_WHAT IS NEEDED_. Each line from the one containing "dwucylindrowym silnikiem parowym." through the last line of the records below is to be repeated as written, with nothing added.

Segment Start: EXCERPTED RECORDS

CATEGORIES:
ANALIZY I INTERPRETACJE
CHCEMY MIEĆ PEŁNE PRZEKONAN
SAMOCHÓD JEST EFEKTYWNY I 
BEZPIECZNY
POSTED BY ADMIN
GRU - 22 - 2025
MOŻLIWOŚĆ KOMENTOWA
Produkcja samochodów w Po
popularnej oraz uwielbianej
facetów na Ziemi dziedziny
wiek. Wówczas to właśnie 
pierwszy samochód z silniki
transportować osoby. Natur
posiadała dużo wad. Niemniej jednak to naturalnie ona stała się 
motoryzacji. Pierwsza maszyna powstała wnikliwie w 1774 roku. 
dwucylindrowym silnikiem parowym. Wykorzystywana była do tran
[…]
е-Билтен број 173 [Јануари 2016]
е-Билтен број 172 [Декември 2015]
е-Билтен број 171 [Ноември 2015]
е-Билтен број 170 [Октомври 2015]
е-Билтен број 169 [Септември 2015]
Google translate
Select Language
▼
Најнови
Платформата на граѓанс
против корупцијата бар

Segment End: EXCERPTED RECORDS

_TASK RESPONSE_.
dwucylindrowym silnikiem parowym. Wykorzystywana była do tran
[…]
е-Билтен број 173 [Јануари 2016]
е-Билтен број 172 [Декември 2015]
е-Билтен број 171 [Ноември 2015]
е-Билтен број 170 [Октомври 2015]
е-Билтен број 169 [Септември 2015]
Google translate
Select Language
▼
Најнови
Платформата на граѓанс
против корупцијата бар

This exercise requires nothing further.